» **Supplied passage**
┄┄┄┄┄┄┄┄┄┄┄┄┄┄┄┄┄┄┄┄
REFRESH Bioinformatics Group

ORCOM

ORCOM—What is it?

Overlaping Reads COmpression with Minimizers is a compressor of sequencing reads. It takes as an input FASTQ files (possibly gzipped) and stores the DNA symbols of each read in a highly-compressed form. Id and quality fields are not stored. Thus, ORCOM cannot be treated as a full-fledged FASTQ compressor.

The architecture of ORCOM

ORCOM is implemented in C++. It can be downloaded as a source code or as a precompiled binaries for Linux operating system. A description of the tool can be found in our paper (see below).

How good is ORCOM?

The H. sapiens reads (ERA015743) composed of 1.34G reads of lengths 100–102 bp can be stored to 5.5GB. This means the compression ratio 0.327 bits per base. More results can be found in the paper.

Terms of use of ORCOM

ORCOM is in general a free compression program available in both binary and source code releases. More details can be found out on download page.

Publications

+ Grabowski, Sz., Deorowicz, S., Roguski, L., Disk-based compression of data from genome sequencing, Bioinformatics, 2014; 31(9):1389–1395, Abstract.
┄┄┄┄┄┄┄┄┄┄┄┄┄┄┄┄┄┄┄┄
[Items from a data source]
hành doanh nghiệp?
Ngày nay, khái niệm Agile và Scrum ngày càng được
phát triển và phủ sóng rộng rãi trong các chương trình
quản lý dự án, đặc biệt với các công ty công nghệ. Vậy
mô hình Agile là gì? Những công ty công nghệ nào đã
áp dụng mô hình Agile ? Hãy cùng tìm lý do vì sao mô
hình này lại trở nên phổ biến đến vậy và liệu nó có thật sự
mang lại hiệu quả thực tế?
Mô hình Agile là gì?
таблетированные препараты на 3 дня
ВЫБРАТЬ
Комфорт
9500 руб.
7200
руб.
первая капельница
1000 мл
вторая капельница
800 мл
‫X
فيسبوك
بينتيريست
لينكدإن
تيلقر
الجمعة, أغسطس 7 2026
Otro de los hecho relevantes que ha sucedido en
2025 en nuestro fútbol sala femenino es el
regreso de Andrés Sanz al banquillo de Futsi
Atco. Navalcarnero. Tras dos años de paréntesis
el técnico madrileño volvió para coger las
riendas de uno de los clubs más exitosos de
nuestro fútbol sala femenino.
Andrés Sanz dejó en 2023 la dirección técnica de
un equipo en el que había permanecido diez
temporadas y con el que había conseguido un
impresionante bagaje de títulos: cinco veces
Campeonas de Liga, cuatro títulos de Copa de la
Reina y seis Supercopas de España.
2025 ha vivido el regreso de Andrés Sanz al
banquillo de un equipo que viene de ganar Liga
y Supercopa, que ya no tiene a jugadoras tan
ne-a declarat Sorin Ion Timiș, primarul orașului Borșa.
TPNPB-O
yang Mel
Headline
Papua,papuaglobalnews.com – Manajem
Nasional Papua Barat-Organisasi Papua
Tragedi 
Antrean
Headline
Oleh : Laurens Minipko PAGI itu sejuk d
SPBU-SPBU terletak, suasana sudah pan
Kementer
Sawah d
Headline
┄┄┄┄┄┄┄┄┄┄┄┄┄┄┄┄┄┄┄┄
» **Requirement A**
Answer these questions from the ORCOM page, each on its own line:
(i) In what programming language is ORCOM implemented?
(ii) Which fields of a read does ORCOM not store?
(iii) What compression ratio, in bits per base, is reported for the H. sapiens reads?
» **Requirement B**
List every author named in the publication cited on the ORCOM page.
» **Requirement C**
Resume the ORCOM page from the point where it stops.
These items have nothing to do with the ORCOM page.

» **Written reply A**
(i) C++
(ii) The Id and quality fields
(iii) 0.327 bits per base

» **Written reply B**
Grabowski, Sz.
Deorowicz, S.
Roguski, L.

» **Written reply C**
Motivation: High-coverage sequencing data have significant, yet hard to exploit, redundancy. Most FASTQ compressors cannot efficiently compress the DNA stream of large datasets, since the redundancy between overlapping reads cannot be easily captured in the (relatively small) main memory. More interesting solutions for this problem are disk-based (Yanovsky, 2011; Cox et al., 2012), where the better of these two, from Cox et al. (2012), is based on the Burrows–Wheeler transform (BWT) and achieves 0.518 bits per base for a 134.0 Gb human genome sequencing collection with almost 45-fold coverage.
Results: We propose ORCOM (Overlapping Reads COmpression with Minimizers), a compression algorithm dedicated to sequencing reads (DNA only). Our method makes use of a conceptually simple and easily parallelizable idea of minimizers, to obtain 0.317 bits per base as the compression ratio, allowing to fit the 134.0 Gb dataset into only 5.31GB of space.
Availability: http://sun.aei.polsl.pl/orcom under a free license.
Supplementary data: available at Bioinformatics online.